On Tue, Dec 12, 2023 at 10:37 PM K Prateek Nayak <kprateek.nayak@....com> wrote:
>
> Hello John,
>
> I may have some data that might help you debug a potential performance
> issue mentioned below.

Hey Prateek,
  Thank you so much for taking the time to try this out and providing
such helpful analysis!
More below.

> On 11/7/2023 1:04 AM, John Stultz wrote:
> > [..snip..]
> >
> > Performance:
> > —----------
> > This patch series switches mutexes to use handoff mode rather
> > than optimistic spinning. This is a potential concern where locks
> > are under high contention. However, earlier performance analysis
> > (on both x86 and mobile devices) did not see major regressions.
> > That said, Chenyu did report a regression[3], which I’ll need to
> > look further into.
>
> I too see this as the most notable regression. Some of the other
> benchmarks I've tested (schbench, tbench, netperf, ycsb-mongodb,
> DeathStarBench) show little to no difference when running with Proxy

This is great to hear! Thank you for providing this input!
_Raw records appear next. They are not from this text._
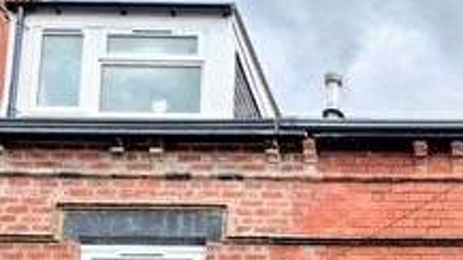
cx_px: 538
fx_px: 994
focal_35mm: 81
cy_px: 515
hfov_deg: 24.1
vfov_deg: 13.0
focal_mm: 5.4
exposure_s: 1/618
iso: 25
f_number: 1.8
> Execution, however sched-messaging sees a 10x blowup in the runtime.
> (taskset -c 0-7,128-125 perf bench sched messaging -p -t -l 100000 -g 1)

Oof. I appreciate you sharing this!

> While investigating, I drew up the runqueue length when running
> sched-messaging pinned to 1CCX (CPUs 0-7,128-125 on my 3rd Generation
> EPYC system) using the following bpftrace script that dumps it csv
> format:

Just so I'm following you properly on the processor you're using, cpus
0-7 and 128-125 are in the same CCX?
(I thought there were only 8 cores per CCX?)

> rqlen.bt
> ---
<snip>
> --
>
> I've attached the csv for tip (rqlen50-tip-pinned.csv) and proxy
> execution (rqlen50-pe-pinned.csv) below.
>
> The trend I see with hackbench is that the chain migration leads
> to a single runqueue being completely overloaded, followed by some
> amount of the idling on the entire CCX and a similar chain appearing
> on a different CPU. The trace for tip show a lot more CPUs being
> utilized.
>
> Mathieu has been looking at hackbench and the effect of task migration
> on the runtime and it appears that lowering the migrations improves
> the hackbench performance significantly [1][2][3]
>
> [1] https://lore.kernel.org/lkml/20230905072141.GA253439@ziqianlu-dell/
> [2] https://lore.kernel.org/lkml/20230905171105.1005672-1-mathieu.desnoyers@efficios.com/
> [3] https://lore.kernel.org/lkml/20231019160523.1582101-1-mathieu.desnoyers@efficios.com/
>
> Since migration itself is not cheap, I believe the chain migration at
> the current scale hampers the performance since sched-messaging
> emulates a worst-case scenario for proxy-execution.

Hrm.

> I'll update the thread once I have more information. I'll continue
> testing and take a closer look at the implementation.
>
> > I also briefly re-tested with this v5 series
> > and saw some average latencies grow vs v4, suggesting the changes
> > to return-migration (and extra locking) have some impact. With v6
> > the extra overhead is reduced but still not as nice as v4. I’ll
> > be digging more there, but my priority is still stability over
> > speed at this point (it’s easier to validate correctness of
> > optimizations if the baseline isn’t crashing).
> >
> >
> > If folks find it easier to test/tinker with, this patch series
> > can also be found here:
> >   https://github.com/johnstultz-work/linux-dev/commits/proxy-exec-v6-6.6
> >   https://github.com/johnstultz-work/linux-dev.git proxy-exec-v6-6.6
>
> P.S. I was using the above tree.

Ok, I've been working on getting v7 ready which includes two main things:
1) I've reworked the return migration back into the ttwu path to avoid
the lock juggling
2) Working to properly conditionalize and re-add Connor's
chain-migration feature (which when a migration happens pulls the full
blocked_donor list with it)

So I'll try to reproduce your results and see if these help any with
this particular case, and then I'll start to look closer at what can
be done.

Again, thanks so much, I've got so much gratitude for your testing and
analysis here. I really appreciate your feedback!
Do let me know if you find anything further!